К Фриманам в полицейской форме отправились агенты НЦР, имевшие всю информацию о том, где могут находиться катушки. Конечно же, увидев звонящих в калитку полицейских, Лика, Катя и Андрей попытались спрятать катушки. Но ведь при этом они переговаривались! А все стационарные телефоны работали как мощные микрофоны. Аппараты находились в каждой комнате, в ванных, коридорах... Уже двигаясь по дорожке к дому Фриманов, Пончик и Бразилия получили информацию: искать катушки надо в спальне Андрея.

Казалось, что операция, такая сложная и долгая, наконец успешно завершена.

Но с этими русскими ни в чем нельзя быть уверенными...

Стивен Уэйн собирался на свадебную вечеринку со спокойным сердцем.

Дело сделано.

Можно немного расслабиться, выпить виски, приударить за какой-нибудь симпатичной милашкой из числа гостей.

Слова Лики Вронской о том, что у нее есть диктофонная запись, прозвучали как гром среди ясного неба.

Конечно, в этом не было никакой хитрости. Вронская, разумеется, даже не подозревала о том, что ведется прослушка гостиной и всех остальных комнат. Она просто тихо, безо всяких обсуждений, включила диктофон и успела сделать копию части записей, которые потом изъяли Пончик с Бразилией...

Это было то стечение обстоятельств, которое невозможно предусмотреть.

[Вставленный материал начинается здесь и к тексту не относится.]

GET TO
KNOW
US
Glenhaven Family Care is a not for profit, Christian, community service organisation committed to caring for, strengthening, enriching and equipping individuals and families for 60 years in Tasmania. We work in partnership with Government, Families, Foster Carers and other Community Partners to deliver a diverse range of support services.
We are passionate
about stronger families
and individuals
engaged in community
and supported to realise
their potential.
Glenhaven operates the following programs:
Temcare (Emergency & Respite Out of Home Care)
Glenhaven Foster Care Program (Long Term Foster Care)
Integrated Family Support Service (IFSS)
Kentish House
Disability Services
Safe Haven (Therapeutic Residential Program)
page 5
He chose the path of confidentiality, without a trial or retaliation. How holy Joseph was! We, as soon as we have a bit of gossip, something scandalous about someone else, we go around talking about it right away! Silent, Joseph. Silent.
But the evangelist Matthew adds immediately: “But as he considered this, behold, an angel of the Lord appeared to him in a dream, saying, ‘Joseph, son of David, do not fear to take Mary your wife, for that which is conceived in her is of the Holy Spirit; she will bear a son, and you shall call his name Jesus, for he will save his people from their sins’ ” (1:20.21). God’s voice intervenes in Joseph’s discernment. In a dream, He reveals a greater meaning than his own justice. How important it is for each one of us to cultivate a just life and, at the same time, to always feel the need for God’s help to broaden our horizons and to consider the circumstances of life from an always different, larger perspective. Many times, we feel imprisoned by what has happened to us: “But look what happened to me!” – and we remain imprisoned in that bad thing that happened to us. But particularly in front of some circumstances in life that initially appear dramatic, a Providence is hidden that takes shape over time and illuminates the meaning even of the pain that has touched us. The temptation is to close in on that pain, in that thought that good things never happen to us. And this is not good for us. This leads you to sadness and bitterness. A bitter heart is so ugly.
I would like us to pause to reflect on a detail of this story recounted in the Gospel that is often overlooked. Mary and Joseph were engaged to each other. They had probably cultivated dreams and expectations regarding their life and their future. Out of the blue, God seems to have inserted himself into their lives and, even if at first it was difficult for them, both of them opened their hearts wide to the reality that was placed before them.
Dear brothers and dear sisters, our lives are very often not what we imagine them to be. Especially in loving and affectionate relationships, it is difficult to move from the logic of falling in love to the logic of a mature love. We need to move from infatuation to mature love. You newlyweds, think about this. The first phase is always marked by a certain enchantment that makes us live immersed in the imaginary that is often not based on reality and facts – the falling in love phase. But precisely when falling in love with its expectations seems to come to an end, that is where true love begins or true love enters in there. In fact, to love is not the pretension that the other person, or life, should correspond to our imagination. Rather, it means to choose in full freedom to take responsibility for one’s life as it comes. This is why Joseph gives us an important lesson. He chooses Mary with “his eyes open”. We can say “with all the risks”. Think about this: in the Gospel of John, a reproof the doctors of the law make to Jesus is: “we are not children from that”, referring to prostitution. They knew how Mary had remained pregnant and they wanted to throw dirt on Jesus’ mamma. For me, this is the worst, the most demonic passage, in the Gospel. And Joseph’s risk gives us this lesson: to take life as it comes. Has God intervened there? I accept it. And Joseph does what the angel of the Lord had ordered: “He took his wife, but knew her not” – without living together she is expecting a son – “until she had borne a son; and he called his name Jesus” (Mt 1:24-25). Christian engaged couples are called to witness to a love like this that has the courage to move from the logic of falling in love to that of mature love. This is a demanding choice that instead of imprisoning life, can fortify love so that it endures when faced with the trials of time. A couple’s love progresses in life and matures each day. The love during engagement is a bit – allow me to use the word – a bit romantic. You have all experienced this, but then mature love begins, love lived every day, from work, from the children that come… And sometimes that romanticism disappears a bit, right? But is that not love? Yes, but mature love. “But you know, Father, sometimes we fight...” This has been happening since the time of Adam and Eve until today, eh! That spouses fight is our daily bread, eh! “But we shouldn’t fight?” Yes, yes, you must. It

Но со всем этим надо было что-то делать.

Стивен обсуждал с Ликой вопрос о копиях диктофонной записи. Откровенная, искренняя (все-таки психологи из НЦР были правы: мир девушки этой окрашен только в две краски: черную и белую. «Белому» собеседнику она доверяет целиком и полностью, а с «черным» не имела бы никаких дел, нимало не заботясь о том, насколько соответствует действительности сформировавшееся мнение), Вронская ничего не скрывала. Получалось, что копия диктофонной записи есть только на ноутбуке писательницы.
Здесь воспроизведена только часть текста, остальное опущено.